What else might not have turned up? As lawyers know, it never hurts to ask.





Shortly after the subpoena went out, as attorney Andrea Lyon told the state's high court, Chicago Police Detective Virgil Mikus sent instructions to the department's Evidence and Recovered Property Section to destroy a second empty gas can allegedly found at the fire scene.





The second can was part of a mysterious subcollection of evidence connected to the case. It had been sitting on storage shelves under a different name and identification number than the rest of the collected material--"a fake, bogus number no one knew about," Lyon charged. "It was a way of hiding evidence . . . they didn't like."





Had that second can been tested for prints? Might those prints or other details about the can have pointed to, say, Hobley's former girlfriend, whom Hobley has long said he suspects might actually have set the fire? Or to someone else altogether?





The case against Hobley, then an employed medical technician with no criminal convictions on his record--is far from overwhelming. It's based primarily on the testimony of two witnesses who said they saw him buying a can of gas shortly before the fire and the testimony of police from Area 2--a station where the city now admits suspects were routinely tortured--that Hobley confessed his guilt to them. Hobley maintains he, too, was tortured by interrogators.





The destruction of the physical evidence in a death penalty case before the final resolution of the case is not department practice, said a police spokeswoman and an ERPS employee I spoke to Wednesday.





So why, 8 years and 10 months after the fatal fire but less than one month after the new subpoena was issued, did arson task force investigator Virgil Mikus order that second can destroyed?





Hobley's attorneys wanted to put Mikus under oath and ask him that question once they learned what he had done from department sources. Cook County Judge Dennis Porter refused the request without explanation, and did not return my request for an explanation Wednesday.
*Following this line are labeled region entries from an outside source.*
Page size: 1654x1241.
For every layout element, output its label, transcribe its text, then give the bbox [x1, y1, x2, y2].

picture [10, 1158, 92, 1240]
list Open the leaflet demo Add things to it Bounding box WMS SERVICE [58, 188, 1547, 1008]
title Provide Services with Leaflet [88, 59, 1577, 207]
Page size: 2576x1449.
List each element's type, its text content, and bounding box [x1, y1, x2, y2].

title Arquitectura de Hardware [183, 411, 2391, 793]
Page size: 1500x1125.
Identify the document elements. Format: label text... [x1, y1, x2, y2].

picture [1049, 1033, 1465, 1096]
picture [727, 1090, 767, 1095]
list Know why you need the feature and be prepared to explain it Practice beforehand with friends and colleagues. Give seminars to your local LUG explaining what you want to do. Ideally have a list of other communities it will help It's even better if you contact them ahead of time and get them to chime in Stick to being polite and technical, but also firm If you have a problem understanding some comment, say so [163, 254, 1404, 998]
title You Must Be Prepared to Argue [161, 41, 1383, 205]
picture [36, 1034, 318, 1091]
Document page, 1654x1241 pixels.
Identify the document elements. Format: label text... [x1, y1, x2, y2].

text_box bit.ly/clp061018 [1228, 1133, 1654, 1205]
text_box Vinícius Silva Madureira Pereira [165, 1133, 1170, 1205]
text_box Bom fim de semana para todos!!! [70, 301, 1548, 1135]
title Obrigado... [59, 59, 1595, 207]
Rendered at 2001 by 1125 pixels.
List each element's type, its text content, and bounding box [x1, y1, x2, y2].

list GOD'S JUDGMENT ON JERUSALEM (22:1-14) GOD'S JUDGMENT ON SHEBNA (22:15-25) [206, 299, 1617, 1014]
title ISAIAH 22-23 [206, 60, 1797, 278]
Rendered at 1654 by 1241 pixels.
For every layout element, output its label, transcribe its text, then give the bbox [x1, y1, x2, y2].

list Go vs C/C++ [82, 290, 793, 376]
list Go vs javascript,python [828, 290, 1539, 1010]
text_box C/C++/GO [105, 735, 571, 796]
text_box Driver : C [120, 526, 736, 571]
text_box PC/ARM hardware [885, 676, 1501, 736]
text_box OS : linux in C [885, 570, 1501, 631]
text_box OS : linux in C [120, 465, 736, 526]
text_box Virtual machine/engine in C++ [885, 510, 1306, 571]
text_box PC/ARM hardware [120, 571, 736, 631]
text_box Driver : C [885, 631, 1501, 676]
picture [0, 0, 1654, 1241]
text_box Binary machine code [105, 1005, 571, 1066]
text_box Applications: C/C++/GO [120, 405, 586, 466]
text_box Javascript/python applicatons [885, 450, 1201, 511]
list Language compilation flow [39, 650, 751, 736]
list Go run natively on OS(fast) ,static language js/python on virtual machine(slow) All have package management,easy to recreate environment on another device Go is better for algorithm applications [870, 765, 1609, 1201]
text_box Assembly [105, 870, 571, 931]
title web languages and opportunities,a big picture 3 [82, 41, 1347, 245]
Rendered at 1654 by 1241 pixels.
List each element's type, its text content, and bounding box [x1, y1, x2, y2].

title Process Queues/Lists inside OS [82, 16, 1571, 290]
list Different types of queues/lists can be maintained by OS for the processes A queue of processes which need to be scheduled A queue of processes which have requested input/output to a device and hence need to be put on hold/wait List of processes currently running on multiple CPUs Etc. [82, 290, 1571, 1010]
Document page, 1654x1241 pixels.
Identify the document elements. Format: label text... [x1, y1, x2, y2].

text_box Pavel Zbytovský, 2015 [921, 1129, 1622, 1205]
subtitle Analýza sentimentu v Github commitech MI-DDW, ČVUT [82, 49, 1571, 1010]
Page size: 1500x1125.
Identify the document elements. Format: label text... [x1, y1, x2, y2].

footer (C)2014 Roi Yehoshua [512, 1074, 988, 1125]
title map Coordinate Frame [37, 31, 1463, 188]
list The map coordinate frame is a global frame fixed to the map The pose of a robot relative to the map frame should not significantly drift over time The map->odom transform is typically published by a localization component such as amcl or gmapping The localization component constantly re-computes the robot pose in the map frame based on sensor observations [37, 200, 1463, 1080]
Mikus, now retired and living in southwest suburban Frankfort, didn't return calls Wednesday.





Arguing in rebuttal, Cook County Assistant State's Atty. James Veldman told the Illinois Supreme Court that Mikus' order of destruction so quickly following the subpoena was "simply a coincidence in time. . . . There really wasn't any reason to hold on to it any longer. I don't know if this was a time in which they were cleaning house. I don't honestly know."





Lyon argued in return that the hidden and destroyed evidence along with the state's continuing nonchalance about it and the pattern of torture at Area 2 suggest that the investigation and prosecution were not done in good faith and that Madison Hobley deserves a new trial.





The real justices will offer their opinion in a few months. Meanwhile, what do you think?